[Work instruction]
In the records below, find the line with "Transparent sensor electrodes" and the line with "Organic Solar Cells / 3rd Gen PV"; return exactly those lines and every line between them.

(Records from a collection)
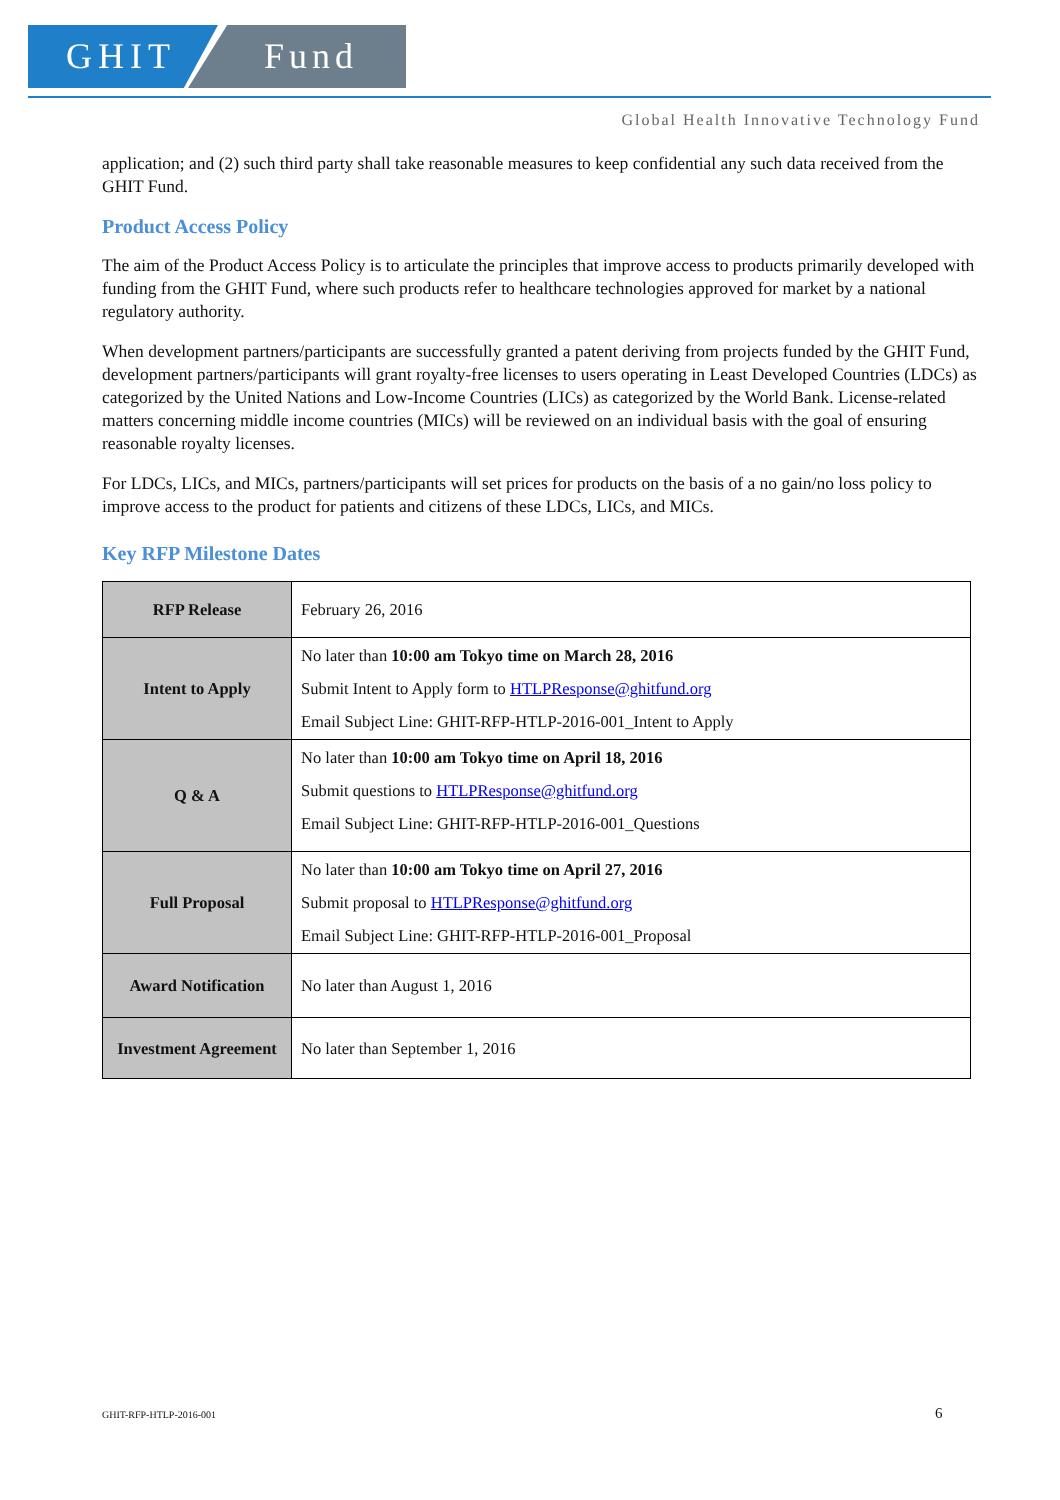GHIT Fund
Global Health Innovative Technology Fund
application; and (2) such third party shall take reasonable measures to keep confidential any such data received from the GHIT Fund.
Product Access Policy
The aim of the Product Access Policy is to articulate the principles that improve access to products primarily developed with funding from the GHIT Fund, where such products refer to healthcare technologies approved for market by a national regulatory authority.
When development partners/participants are successfully granted a patent deriving from projects funded by the GHIT Fund, development partners/participants will grant royalty-free licenses to users operating in Least Developed Countries (LDCs) as categorized by the United Nations and Low-Income Countries (LICs) as categorized by the World Bank. License-related matters concerning middle income countries (MICs) will be reviewed on an individual basis with the goal of ensuring reasonable royalty licenses.
For LDCs, LICs, and MICs, partners/participants will set prices for products on the basis of a no gain/no loss policy to improve access to the product for patients and citizens of these LDCs, LICs, and MICs.
Key RFP Milestone Dates
| RFP Release | February 26, 2016 |
| Intent to Apply | No later than 10:00 am Tokyo time on March 28, 2016 Submit Intent to Apply form to HTLPResponse@ghitfund.org Email Subject Line: GHIT-RFP-HTLP-2016-001_Intent to Apply |
| Q & A | No later than 10:00 am Tokyo time on April 18, 2016 Submit questions to HTLPResponse@ghitfund.org Email Subject Line: GHIT-RFP-HTLP-2016-001_Questions |
| Full Proposal | No later than 10:00 am Tokyo time on April 27, 2016 Submit proposal to HTLPResponse@ghitfund.org Email Subject Line: GHIT-RFP-HTLP-2016-001_Proposal |
| Award Notification | No later than August 1, 2016 |
| Investment Agreement | No later than September 1, 2016 |
GHIT-RFP-HTLP-2016-001 6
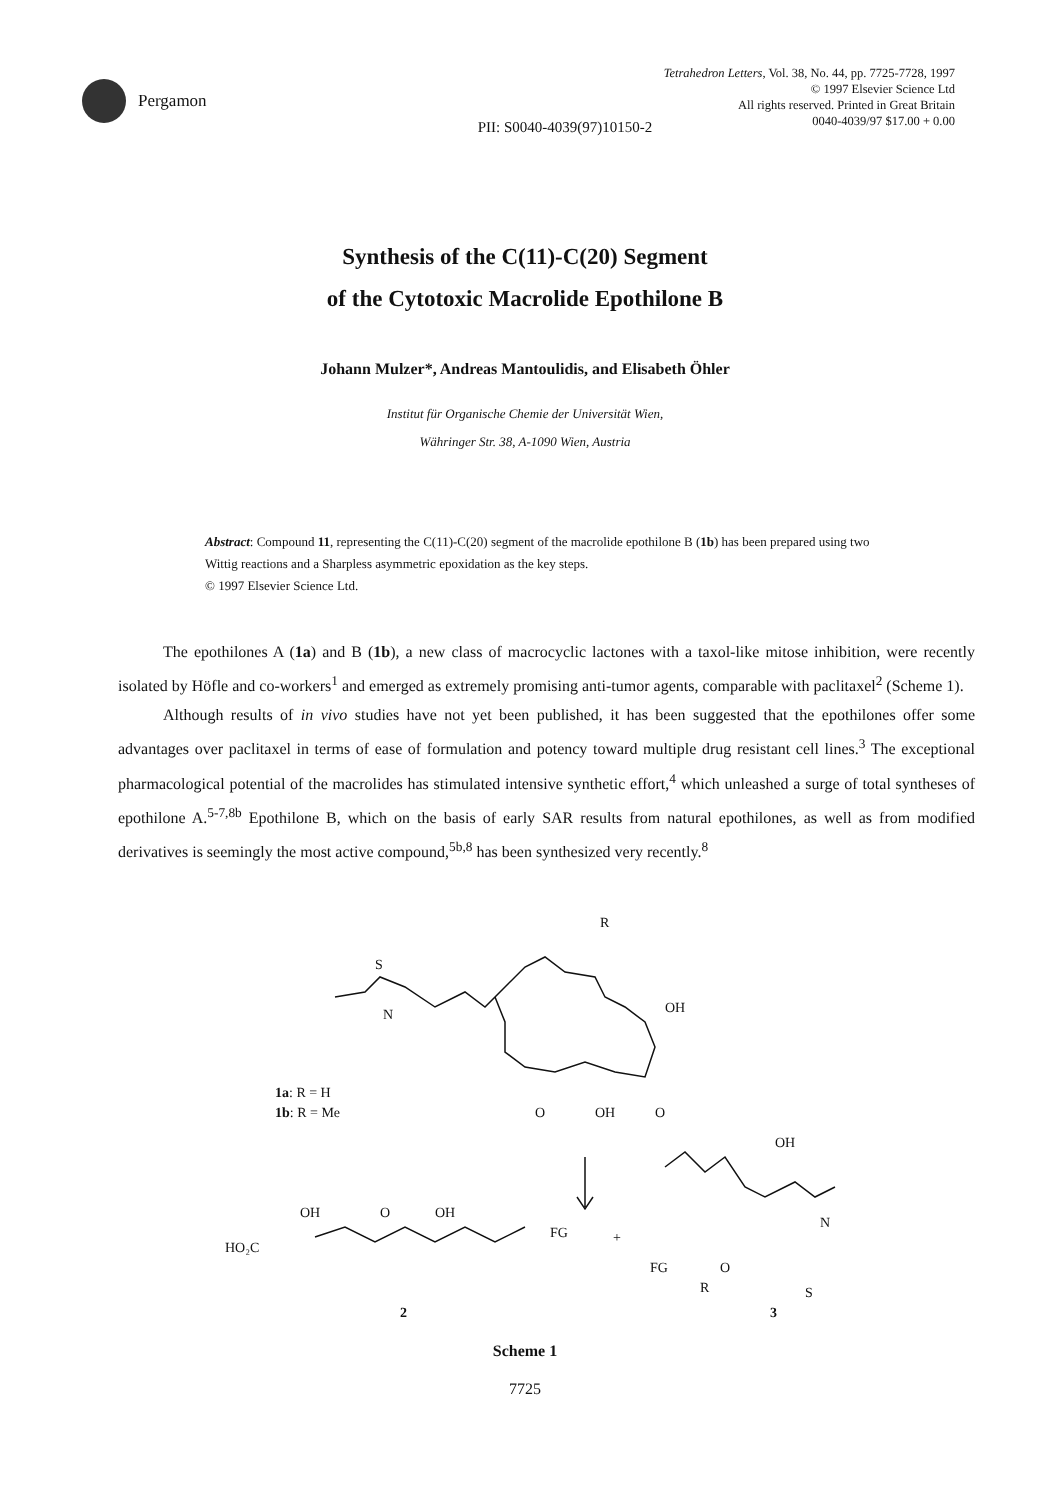Pergamon
Tetrahedron Letters, Vol. 38, No. 44, pp. 7725-7728, 1997
© 1997 Elsevier Science Ltd
All rights reserved. Printed in Great Britain
0040-4039/97 $17.00 + 0.00
PII: S0040-4039(97)10150-2
Synthesis of the C(11)-C(20) Segment
of the Cytotoxic Macrolide Epothilone B
Johann Mulzer*, Andreas Mantoulidis, and Elisabeth Öhler
Institut für Organische Chemie der Universität Wien,
Währinger Str. 38, A-1090 Wien, Austria
Abstract: Compound 11, representing the C(11)-C(20) segment of the macrolide epothilone B (1b) has been prepared using two Wittig reactions and a Sharpless asymmetric epoxidation as the key steps.
© 1997 Elsevier Science Ltd.
The epothilones A (1a) and B (1b), a new class of macrocyclic lactones with a taxol-like mitose inhibition, were recently isolated by Höfle and co-workers<sup>1</sup> and emerged as extremely promising anti-tumor agents, comparable with paclitaxel<sup>2</sup> (Scheme 1).
Although results of in vivo studies have not yet been published, it has been suggested that the epothilones offer some advantages over paclitaxel in terms of ease of formulation and potency toward multiple drug resistant cell lines.<sup>3</sup> The exceptional pharmacological potential of the macrolides has stimulated intensive synthetic effort,<sup>4</sup> which unleashed a surge of total syntheses of epothilone A.<sup>5-7,8b</sup> Epothilone B, which on the basis of early SAR results from natural epothilones, as well as from modified derivatives is seemingly the most active compound,<sup>5b,8</sup> has been synthesized very recently.<sup>8</sup>
S
N
1a: R = H
1b: R = Me
R
OH
O
OH
O
HO₂C
OH
O
OH
FG
+
OH
FG
R
O
N
S
2
3
Scheme 1
7725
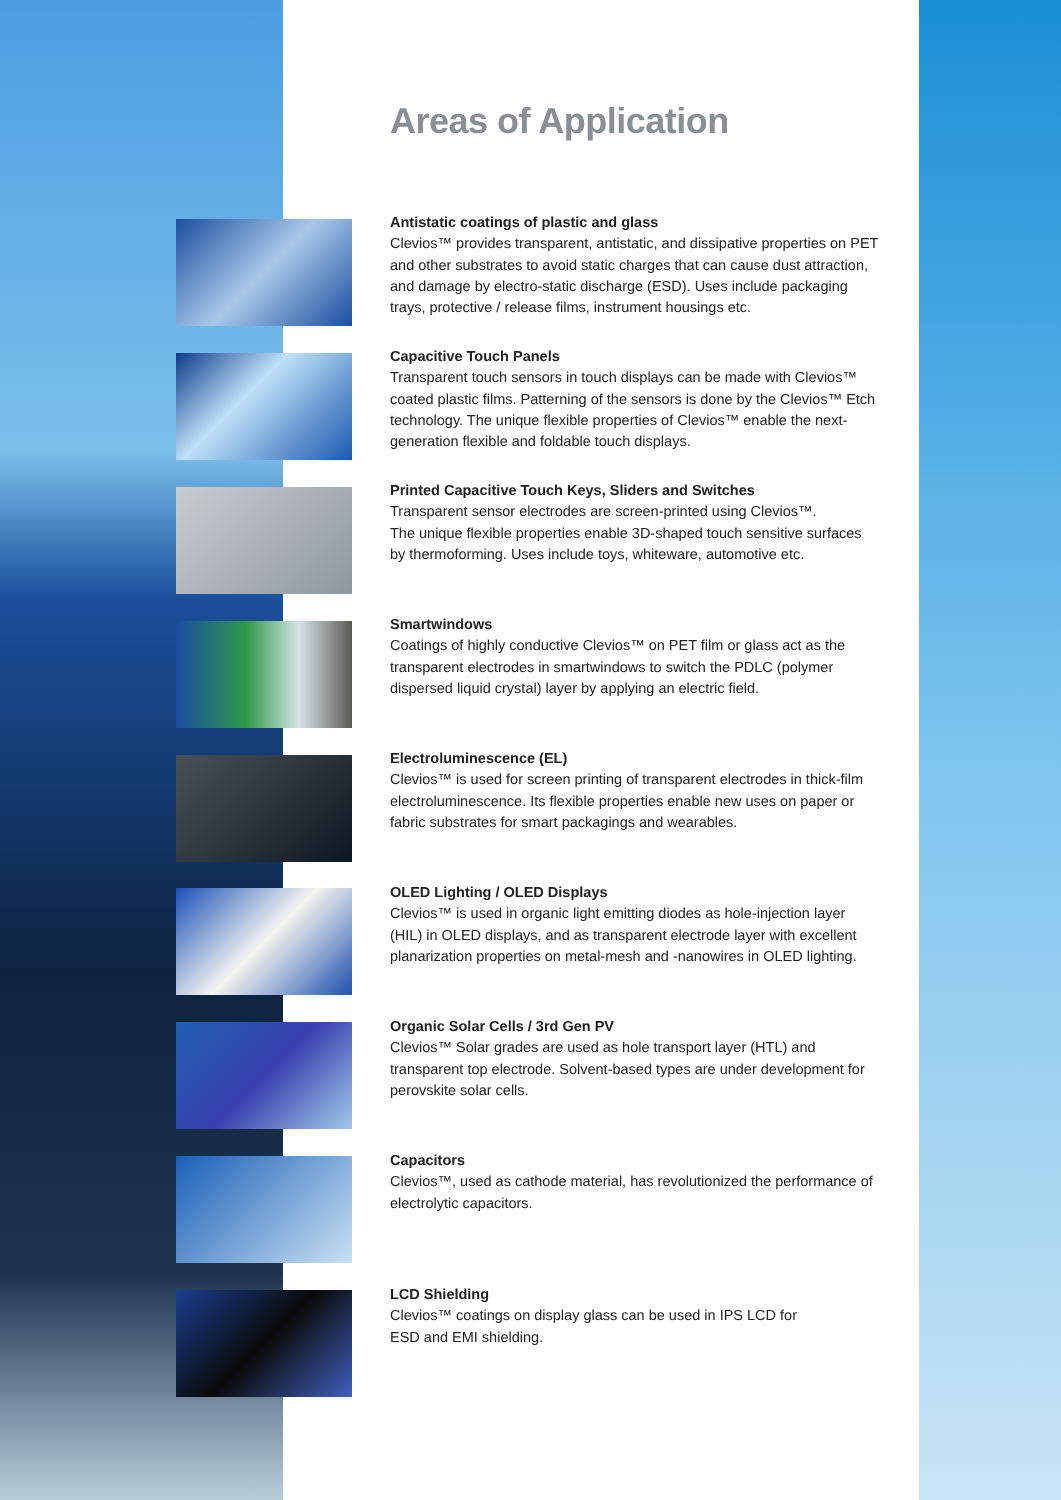Areas of Application
Antistatic coatings of plastic and glass
Clevios™ provides transparent, antistatic, and dissipative properties on PET and other substrates to avoid static charges that can cause dust attraction, and damage by electro-static discharge (ESD). Uses include packaging trays, protective / release films, instrument housings etc.
Capacitive Touch Panels
Transparent touch sensors in touch displays can be made with Clevios™ coated plastic films. Patterning of the sensors is done by the Clevios™ Etch technology. The unique flexible properties of Clevios™ enable the next-generation flexible and foldable touch displays.
Printed Capacitive Touch Keys, Sliders and Switches
Transparent sensor electrodes are screen-printed using Clevios™.
The unique flexible properties enable 3D-shaped touch sensitive surfaces by thermoforming. Uses include toys, whiteware, automotive etc.
Smartwindows
Coatings of highly conductive Clevios™ on PET film or glass act as the transparent electrodes in smartwindows to switch the PDLC (polymer dispersed liquid crystal) layer by applying an electric field.
Electroluminescence (EL)
Clevios™ is used for screen printing of transparent electrodes in thick-film electroluminescence. Its flexible properties enable new uses on paper or fabric substrates for smart packagings and wearables.
OLED Lighting / OLED Displays
Clevios™ is used in organic light emitting diodes as hole-injection layer (HIL) in OLED displays, and as transparent electrode layer with excellent planarization properties on metal-mesh and -nanowires in OLED lighting.
Organic Solar Cells / 3rd Gen PV
Clevios™ Solar grades are used as hole transport layer (HTL) and transparent top electrode. Solvent-based types are under development for perovskite solar cells.
Capacitors
Clevios™, used as cathode material, has revolutionized the performance of electrolytic capacitors.
LCD Shielding
Clevios™ coatings on display glass can be used in IPS LCD for
ESD and EMI shielding.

[Finished exercise]
Transparent sensor electrodes are screen-printed using Clevios™.
The unique flexible properties enable 3D-shaped touch sensitive surfaces by thermoforming. Uses include toys, whiteware, automotive etc.
Smartwindows
Coatings of highly conductive Clevios™ on PET film or glass act as the transparent electrodes in smartwindows to switch the PDLC (polymer dispersed liquid crystal) layer by applying an electric field.
Electroluminescence (EL)
Clevios™ is used for screen printing of transparent electrodes in thick-film electroluminescence. Its flexible properties enable new uses on paper or fabric substrates for smart packagings and wearables.
OLED Lighting / OLED Displays
Clevios™ is used in organic light emitting diodes as hole-injection layer (HIL) in OLED displays, and as transparent electrode layer with excellent planarization properties on metal-mesh and -nanowires in OLED lighting.
Organic Solar Cells / 3rd Gen PV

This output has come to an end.